The legal battle over the remains of one of the nation's most notorious cult leaders continued to play out Wednesday in a California courtroom as the body of Charles Manson continues to sit in a morgue.
A Kern County Superior Court Commissioner set a hearing on March 7 to decided what happens to Manson's body, part of a dispute that includes three people: Manson's alleged adopted son, Michael Brunner, his purported grandson, Jason Freeman, and pen pal Michael Channels, who collected and sold memorabilia of the man who masterminded a series of grisly murders in 1969.
"I know his spirit is already, um, up in heaven. And now we get a chance to lay his body to rest," Freeman told reporters Wednesday outside the courtroom in Bakersfield.
Freeman contends he's the rightful heir to Manson's body, and he says he has a positive view of the musician-turned-murder mastermind.
"I think we all have, you know good and bad in us," Freeman said Wednesday. "It all depends on what we choose to do."
The Manson estate, which could include lucrative rights to songs he wrote or to license his image, will be litigated in Los Angeles because that's where Manson lived when he was convicted, Superior Court Judge David Cowan ruled Friday.
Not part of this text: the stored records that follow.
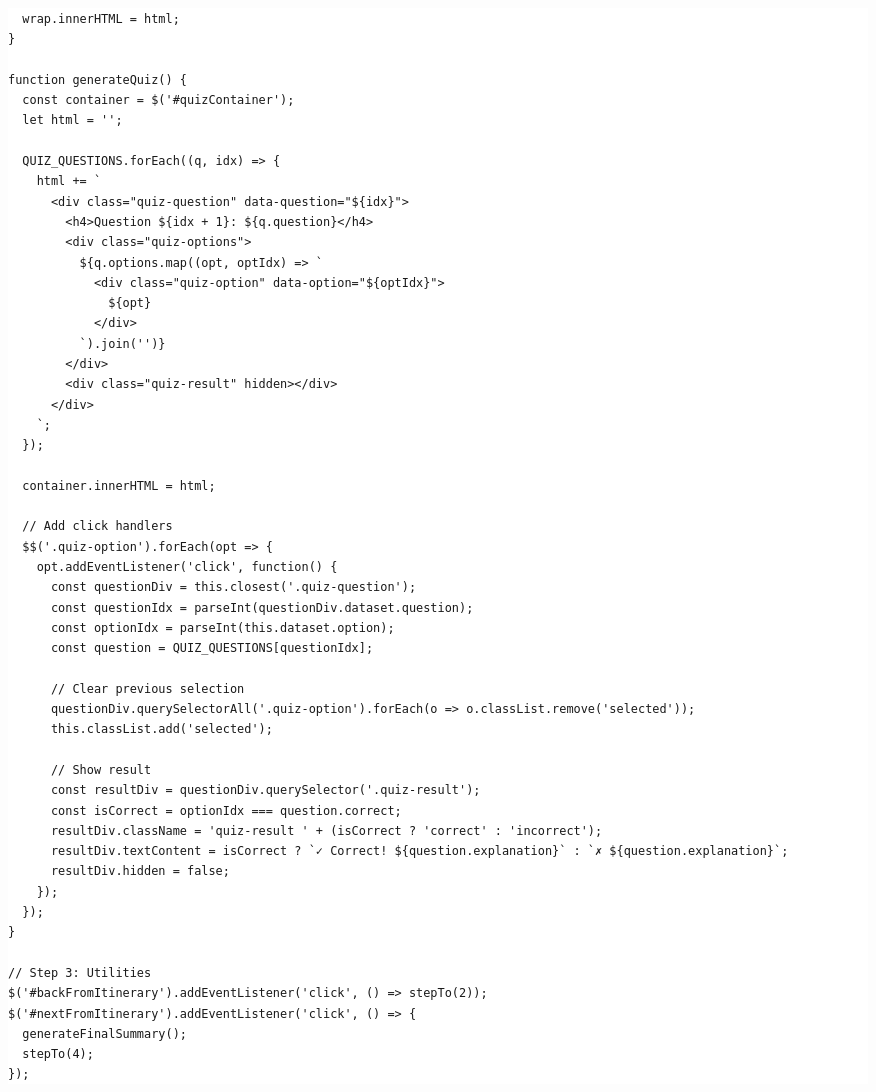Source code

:       wrap.innerHTML = html;
    }

    function generateQuiz() {
      const container = $('#quizContainer');
      let html = '';

      QUIZ_QUESTIONS.forEach((q, idx) => {
        html += `
          <div class="quiz-question" data-question="${idx}">
            <h4>Question ${idx + 1}: ${q.question}</h4>
            <div class="quiz-options">
              ${q.options.map((opt, optIdx) => `
                <div class="quiz-option" data-option="${optIdx}">
                  ${opt}
                </div>
              `).join('')}
            </div>
            <div class="quiz-result" hidden></div>
          </div>
        `;
      });

      container.innerHTML = html;

      // Add click handlers
      $$('.quiz-option').forEach(opt => {
        opt.addEventListener('click', function() {
          const questionDiv = this.closest('.quiz-question');
          const questionIdx = parseInt(questionDiv.dataset.question);
          const optionIdx = parseInt(this.dataset.option);
          const question = QUIZ_QUESTIONS[questionIdx];
          
          // Clear previous selection
          questionDiv.querySelectorAll('.quiz-option').forEach(o => o.classList.remove('selected'));
          this.classList.add('selected');
          
          // Show result
          const resultDiv = questionDiv.querySelector('.quiz-result');
          const isCorrect = optionIdx === question.correct;
          resultDiv.className = 'quiz-result ' + (isCorrect ? 'correct' : 'incorrect');
          resultDiv.textContent = isCorrect ? `✓ Correct! ${question.explanation}` : `✗ ${question.explanation}`;
          resultDiv.hidden = false;
        });
      });
    }

    // Step 3: Utilities
    $('#backFromItinerary').addEventListener('click', () => stepTo(2));
    $('#nextFromItinerary').addEventListener('click', () => {
      generateFinalSummary();
      stepTo(4);
    });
The decision about the body, however, will be made in Kern County, where Manson died at 83 in a Bakersfield hospital on Nov. 19.
Deputy Kern County Counsel Bryan Walters disclosed in court that "bodies are stacking up in the morgue" from methamphetamine and opioid overdoses and the coroner is in a hurry to dispose of Manson's corpse to make space.
Attorney Daniel Mortensen, who is representing Brunner, contends his client is in line to take control of the remains if two wills purportedly signed by Manson are deemed invalid. Brunner, 49, was born a little over a year before the infamous killings and was raised by his maternal grandparents and took their name.
Mortensen filed papers in court earlier this week that included a birth certificate and baptismal certificate for a Michael Manson, whose parents are listed as Charles Manson and Mary Brunner.
"He just wants to make sure that his portion of anything that happens and Mr. Manson's time on this earth is done in a dignified way if he's responsible for it," he told reporters Wednesday.
Freeman, who is the son of the late Charles Manson Jr., is also seeking the body. Channels, a longtime buddy of Manson and avid "murderabilia" collector and dealer, is listed in one will as executor of the Manson estate and sole beneficiary.
Mortensen said delivering the body to Channels would violate the wishes of his client and go against the public interest.
"It cannot be ignored that Mr. Channels is a dealer in Manson memorabilia, with a public and macabre interest in the infamous crimes of (Manson) and a long history of sensationalizing and seeking to profit therefrom," Mortensen wrote.
Channels' layer, Matthew Chapman, told KERO-TV they have no comment on Wednesday's hearing.
Another purported son, Matthew Lentz, who claims he was fathered by Manson during a Wisconsin orgy, is listed in a will filed with the Kern County coroner that leaves everything to him as Manson's "one living child." Lentz has yet to file anything in court.
Walters has questioned the validity of both wills in court papers, adding the coroner's office has blood samples of Manson if a DNA test is needed to determine if Lentz is related.
The Associated Press contributed to this report.